This was a narrative sufficiently touching, and quite circumstantial, no doubt. But was it true? Was the case one of a marriage solemnized in form, and kept a secret for five-and-twenty years; a romance, perhaps—discovered only in the end, by relatives not enriched, to be a reality. Or was it one where the relations between the parties were meretricious merely?This was, in fact, the great question in controversy in the case; and the question to which the testimony was principally if not altogether directed.
There were facts that inferred a belief that it was the former. There were facts that induced a conclusion that it was the latter. Among those of the second class were the following:
As soon as it was discovered that Dr. Crawford had died intestate, the question arose, of course, ‘to whom shall administration of his estate be granted?’ Mr. Blackburn claimed it on the one hand. Mr. George Thomas Crawford—the oldest of Mr. Crawford’s children and his only son—upon the other. The Orphans’ Court of Prince George’s County, to which a decision of the question belonged, referred it to a jury to decide. The matter was put before them in the form of specific questions, one of them being, ‘whether, either before or after the birth of the said George Thomas Crawford, Mr. Crawford was ever lawfully married to Miss Elizabeth Taylor or not?’ On the evidence, as then put before them, that jury found that he was not. Mr. Crawford’s other children, the three daughters, were, however, no parties to this proceeding. The administration was finally granted to Blackburn.

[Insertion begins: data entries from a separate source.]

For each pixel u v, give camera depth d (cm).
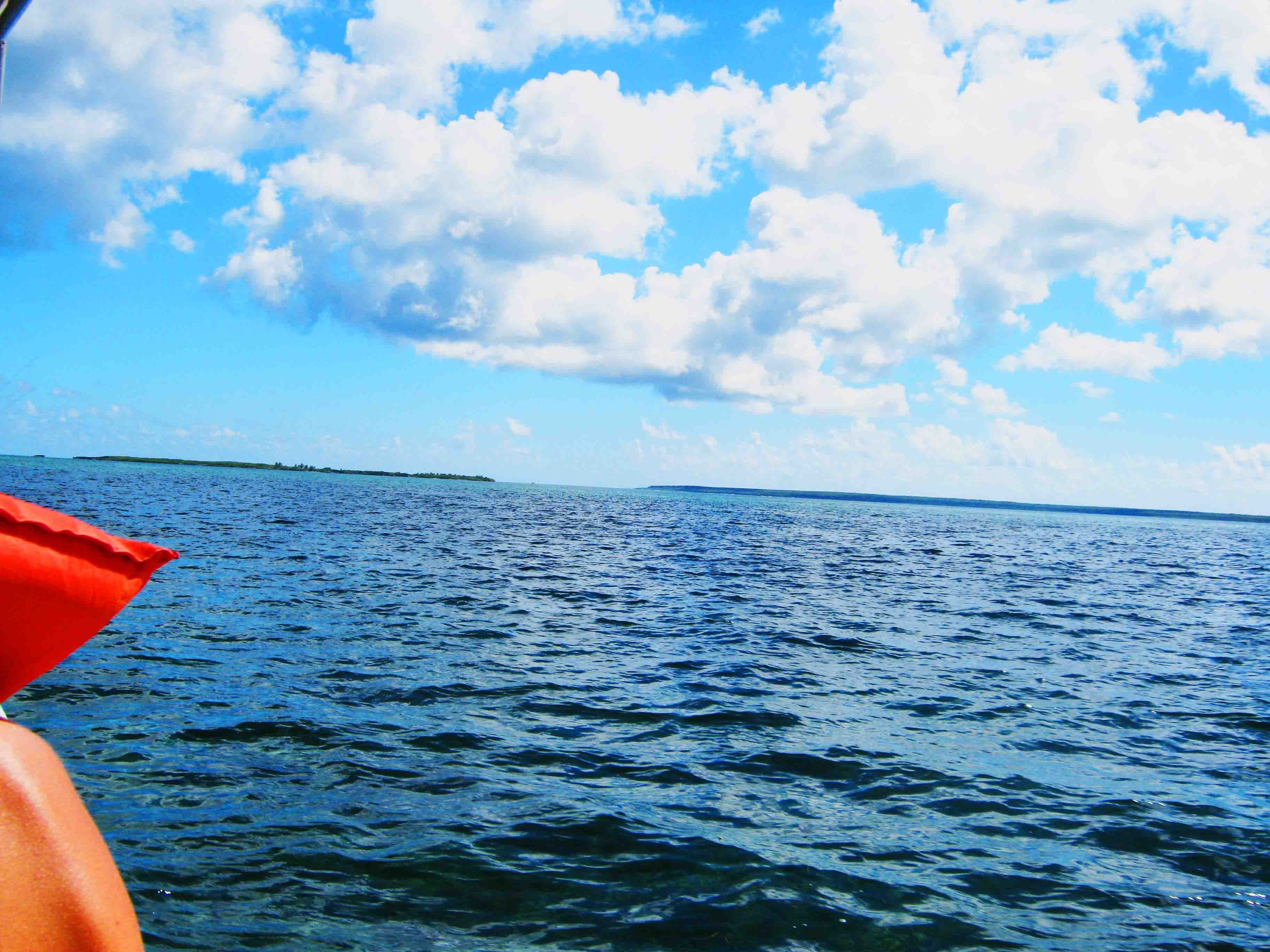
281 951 379
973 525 9112
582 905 436
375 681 862
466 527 3766
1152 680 1091
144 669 849
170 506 3731
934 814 589
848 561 2912
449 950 388
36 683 771
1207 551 5488
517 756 662
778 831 545
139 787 554
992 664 1143
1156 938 434
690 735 746
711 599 1681
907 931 429
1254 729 858
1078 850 540
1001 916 450
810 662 1091
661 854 499
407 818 530
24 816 73
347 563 1950
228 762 609
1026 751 747
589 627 1275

So, too, a solemn act of Mr. Crawford himself, and his directions when performing it, tended to the conclusion of no marriage. In June, 1844, being desirous to make his will, he called on his friend and general professional adviser, Mr. Bowie, of Baltimore, to prepare a draft of it for him. On that occasion, as it appeared at a later day, and from Mr. Bowie’s own narrative, he had a conversation with that gentleman as to the best mode of securing his property to his children; asking Mr. Bowie’s advice in the matter. In the course of this conversation Mr. Crawford produced certain drafts of promissory notes, which he had signed, for the payment of large sums of money to his children, and stated that he had been advised to make the notes as provisions for them, by some one or other of his friends. He asked Mr. Bowie what he thought of it? Mr. Bowie, who believed that Elizabeth Taylor was no more than the mistress of Mr. Crawford, and that his children were illegitimate, gave his advice to Mr. Crawford on that hypothesis. He objected to promissory notes, suggesting that they might lead to difficulties between the children and Mr. Crawford’s relations, and explained to Mr. Crawford that there were three modes by which he might safely provide for the children, to wit: By a deed of his property, reserving a life estate to himself; or by his last will; or by marrying Elizabeth Taylor, and legitimating the children; Mr. Bowie strongly expressing his preference for the last-named expedient. Mr. Crawford, however, at once rejected the proposition that he should marry Elizabeth Taylor, and with great warmth declared that he would never do so. Upon this, Mr. Bowie advised him to make a will, and so to provide for the children. In accordance with this advice, Mr. Crawford directed Mr. Bowie to prepare the draft of a will, which he (Mr. Bowie) accordingly then did, agreeably to Mr. Crawford’s instructions. Mr. Crawford especially instructed Mr. Bowie to describe the children, in this will, as his natural children by Elizabeth Taylor; and in consequence of this express direction the children were so described in the will, which was on record in the proper office in Prince George’s County.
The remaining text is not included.